The Ocean Cleanup announces plastic trash collection from the Pacific garbage patch, next year.
The 22-year-old inventor claims that the redesigned cleanup system, will collect half the plastic trash in the Pacific Garbage Patch in five years.
Boyan Slat first set out a vision of his Ocean Cleanup machine, when he was just 17.
Over 5 trillion pieces of plastic currently litter the ocean.
“Trash accumulates in 5 ocean garbage patches, the largest one being the Great Pacific Garbage Patch, located between Hawaii and California. If left to circulate, the plastic will impact our ecosystems, health and economies.”
The Ocean Cleanup further announced that parts of its first cleanup system are already in production. Thanks to an improved design, The Ocean Cleanup has increased the efficiency of the system, allowing for the cleanup of half the Great Pacific Garbage Patch in just 5 years.
The main idea behind The Ocean Cleanup is to let the ocean currents do the work. An installation of U-shaped screens channels floating plastic to a central point. The concentrated plastic can then be extracted and shipped to shore for recycling into durable products. The improvements announced today involve the introduction of a mobile, or drifting system. Rather than fixing the floating screens to the seabed at great depths, The Ocean Cleanup will apply sea anchors to ensure the floating screens move slower than the plastic. Rather than one massive barrier, the improved, modular cleanup system consists of a fleet of screens.

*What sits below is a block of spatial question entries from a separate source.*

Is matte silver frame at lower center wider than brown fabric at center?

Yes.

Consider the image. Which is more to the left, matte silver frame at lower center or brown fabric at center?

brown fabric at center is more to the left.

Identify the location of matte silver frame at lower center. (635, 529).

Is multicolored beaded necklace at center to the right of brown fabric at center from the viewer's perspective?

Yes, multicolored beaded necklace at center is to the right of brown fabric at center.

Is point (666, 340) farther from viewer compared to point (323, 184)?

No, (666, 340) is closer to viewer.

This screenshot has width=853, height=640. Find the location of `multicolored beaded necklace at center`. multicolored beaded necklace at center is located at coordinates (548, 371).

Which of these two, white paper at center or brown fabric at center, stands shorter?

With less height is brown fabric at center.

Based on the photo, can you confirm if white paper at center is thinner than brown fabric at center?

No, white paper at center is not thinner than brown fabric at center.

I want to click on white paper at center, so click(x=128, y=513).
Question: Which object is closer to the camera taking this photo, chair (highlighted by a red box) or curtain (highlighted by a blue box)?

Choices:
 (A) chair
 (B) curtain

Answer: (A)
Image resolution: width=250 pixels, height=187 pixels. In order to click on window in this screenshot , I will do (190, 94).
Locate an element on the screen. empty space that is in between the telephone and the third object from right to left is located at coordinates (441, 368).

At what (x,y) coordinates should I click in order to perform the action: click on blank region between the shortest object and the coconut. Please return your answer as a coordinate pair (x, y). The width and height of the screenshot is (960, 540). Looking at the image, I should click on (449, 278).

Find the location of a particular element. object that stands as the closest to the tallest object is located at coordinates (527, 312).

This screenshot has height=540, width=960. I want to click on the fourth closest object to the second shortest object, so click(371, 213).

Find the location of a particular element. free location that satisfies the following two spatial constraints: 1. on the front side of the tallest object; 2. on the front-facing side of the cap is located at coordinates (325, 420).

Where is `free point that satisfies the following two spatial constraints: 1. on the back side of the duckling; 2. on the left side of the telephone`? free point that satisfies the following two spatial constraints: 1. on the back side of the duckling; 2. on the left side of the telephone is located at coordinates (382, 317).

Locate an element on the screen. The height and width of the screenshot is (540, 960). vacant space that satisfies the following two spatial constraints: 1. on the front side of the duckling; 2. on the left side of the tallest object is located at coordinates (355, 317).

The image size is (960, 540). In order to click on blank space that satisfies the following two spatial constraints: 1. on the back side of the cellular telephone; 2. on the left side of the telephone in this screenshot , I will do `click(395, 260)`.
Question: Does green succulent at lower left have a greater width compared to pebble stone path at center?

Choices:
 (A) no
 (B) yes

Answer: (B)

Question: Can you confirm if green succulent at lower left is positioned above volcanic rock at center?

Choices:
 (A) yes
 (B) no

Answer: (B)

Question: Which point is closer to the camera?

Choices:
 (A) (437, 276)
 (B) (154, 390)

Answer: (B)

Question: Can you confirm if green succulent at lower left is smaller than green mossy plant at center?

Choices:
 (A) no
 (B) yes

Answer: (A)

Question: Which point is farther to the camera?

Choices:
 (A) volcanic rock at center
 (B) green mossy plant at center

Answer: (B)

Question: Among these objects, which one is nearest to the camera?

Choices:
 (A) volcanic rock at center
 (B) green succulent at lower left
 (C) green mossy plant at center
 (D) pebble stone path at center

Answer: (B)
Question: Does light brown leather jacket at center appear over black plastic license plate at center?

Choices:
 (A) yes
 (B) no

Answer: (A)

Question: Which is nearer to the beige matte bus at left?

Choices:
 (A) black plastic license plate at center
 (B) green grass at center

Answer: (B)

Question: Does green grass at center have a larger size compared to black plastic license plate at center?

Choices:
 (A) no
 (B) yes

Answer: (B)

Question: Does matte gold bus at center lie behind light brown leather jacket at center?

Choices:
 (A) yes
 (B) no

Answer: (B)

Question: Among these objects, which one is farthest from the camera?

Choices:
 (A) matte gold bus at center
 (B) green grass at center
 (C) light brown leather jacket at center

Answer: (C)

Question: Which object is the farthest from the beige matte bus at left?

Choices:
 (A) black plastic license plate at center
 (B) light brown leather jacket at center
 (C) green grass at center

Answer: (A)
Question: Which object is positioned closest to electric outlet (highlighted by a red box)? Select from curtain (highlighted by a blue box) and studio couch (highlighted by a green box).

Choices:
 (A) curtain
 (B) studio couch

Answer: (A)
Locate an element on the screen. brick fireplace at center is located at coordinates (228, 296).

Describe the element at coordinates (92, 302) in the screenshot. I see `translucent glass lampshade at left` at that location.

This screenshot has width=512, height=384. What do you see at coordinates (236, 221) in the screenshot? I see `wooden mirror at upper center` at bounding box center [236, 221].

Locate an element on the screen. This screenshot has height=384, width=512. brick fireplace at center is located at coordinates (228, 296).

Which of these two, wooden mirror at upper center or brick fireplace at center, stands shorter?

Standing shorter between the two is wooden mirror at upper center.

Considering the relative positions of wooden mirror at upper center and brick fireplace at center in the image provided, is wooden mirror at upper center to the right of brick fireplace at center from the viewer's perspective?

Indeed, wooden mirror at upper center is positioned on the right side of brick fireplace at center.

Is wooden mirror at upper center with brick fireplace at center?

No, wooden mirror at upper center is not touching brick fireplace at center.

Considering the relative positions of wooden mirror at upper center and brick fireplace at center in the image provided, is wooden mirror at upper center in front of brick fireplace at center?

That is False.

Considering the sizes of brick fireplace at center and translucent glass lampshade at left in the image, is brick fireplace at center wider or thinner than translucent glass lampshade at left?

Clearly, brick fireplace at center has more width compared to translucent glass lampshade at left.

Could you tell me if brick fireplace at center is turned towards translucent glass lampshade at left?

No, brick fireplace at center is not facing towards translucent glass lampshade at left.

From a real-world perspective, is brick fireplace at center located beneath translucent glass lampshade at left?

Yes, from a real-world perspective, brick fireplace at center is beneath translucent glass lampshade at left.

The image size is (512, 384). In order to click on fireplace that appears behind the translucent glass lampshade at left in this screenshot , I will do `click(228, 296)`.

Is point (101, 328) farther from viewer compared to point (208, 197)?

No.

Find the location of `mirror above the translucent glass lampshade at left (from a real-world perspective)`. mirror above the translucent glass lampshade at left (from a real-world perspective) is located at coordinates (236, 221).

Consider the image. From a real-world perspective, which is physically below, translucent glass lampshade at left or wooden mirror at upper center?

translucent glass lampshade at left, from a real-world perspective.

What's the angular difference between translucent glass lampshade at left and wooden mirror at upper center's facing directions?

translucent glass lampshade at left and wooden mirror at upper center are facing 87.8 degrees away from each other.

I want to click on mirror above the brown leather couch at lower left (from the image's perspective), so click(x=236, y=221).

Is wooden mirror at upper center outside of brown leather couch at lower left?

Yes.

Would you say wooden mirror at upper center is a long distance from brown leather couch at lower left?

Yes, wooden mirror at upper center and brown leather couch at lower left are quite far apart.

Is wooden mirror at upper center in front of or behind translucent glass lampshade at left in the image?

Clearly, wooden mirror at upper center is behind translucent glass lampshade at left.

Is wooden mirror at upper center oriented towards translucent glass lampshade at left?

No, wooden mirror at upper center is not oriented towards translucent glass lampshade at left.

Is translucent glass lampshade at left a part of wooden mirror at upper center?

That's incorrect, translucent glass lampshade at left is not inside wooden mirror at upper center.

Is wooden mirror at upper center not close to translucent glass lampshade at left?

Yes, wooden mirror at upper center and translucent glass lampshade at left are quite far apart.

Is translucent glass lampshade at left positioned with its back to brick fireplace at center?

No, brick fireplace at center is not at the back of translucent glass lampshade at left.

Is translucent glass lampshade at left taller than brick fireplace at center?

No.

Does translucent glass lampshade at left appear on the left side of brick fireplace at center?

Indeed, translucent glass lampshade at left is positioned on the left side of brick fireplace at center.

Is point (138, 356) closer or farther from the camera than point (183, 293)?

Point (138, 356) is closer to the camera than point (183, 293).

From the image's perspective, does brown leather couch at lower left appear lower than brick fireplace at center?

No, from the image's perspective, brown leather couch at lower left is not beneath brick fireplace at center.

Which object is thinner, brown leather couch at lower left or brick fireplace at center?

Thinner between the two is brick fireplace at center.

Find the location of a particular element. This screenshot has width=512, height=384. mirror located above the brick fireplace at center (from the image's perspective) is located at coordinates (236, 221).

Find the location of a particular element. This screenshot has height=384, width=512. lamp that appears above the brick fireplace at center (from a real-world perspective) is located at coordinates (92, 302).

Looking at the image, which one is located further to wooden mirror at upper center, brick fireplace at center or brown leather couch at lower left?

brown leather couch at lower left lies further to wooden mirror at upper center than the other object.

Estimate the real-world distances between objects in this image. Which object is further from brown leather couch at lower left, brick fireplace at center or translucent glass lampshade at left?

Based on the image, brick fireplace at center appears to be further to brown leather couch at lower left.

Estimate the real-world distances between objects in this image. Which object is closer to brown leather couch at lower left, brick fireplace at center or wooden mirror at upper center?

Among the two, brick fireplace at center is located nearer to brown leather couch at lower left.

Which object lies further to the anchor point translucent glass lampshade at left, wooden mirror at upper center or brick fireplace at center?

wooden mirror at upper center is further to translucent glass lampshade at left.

This new, modular technology and the successful funding round announced on May 3, 2017, enable The Ocean Cleanup to accelerate production, deployment and the actual extraction of plastic from the ocean. Testing of the first system will start off the American west coast by the end of 2017. With the first deployment in the Great Pacific Garbage Patch in the first half of 2018, The Ocean Cleanup will start its mission two years ahead of schedule.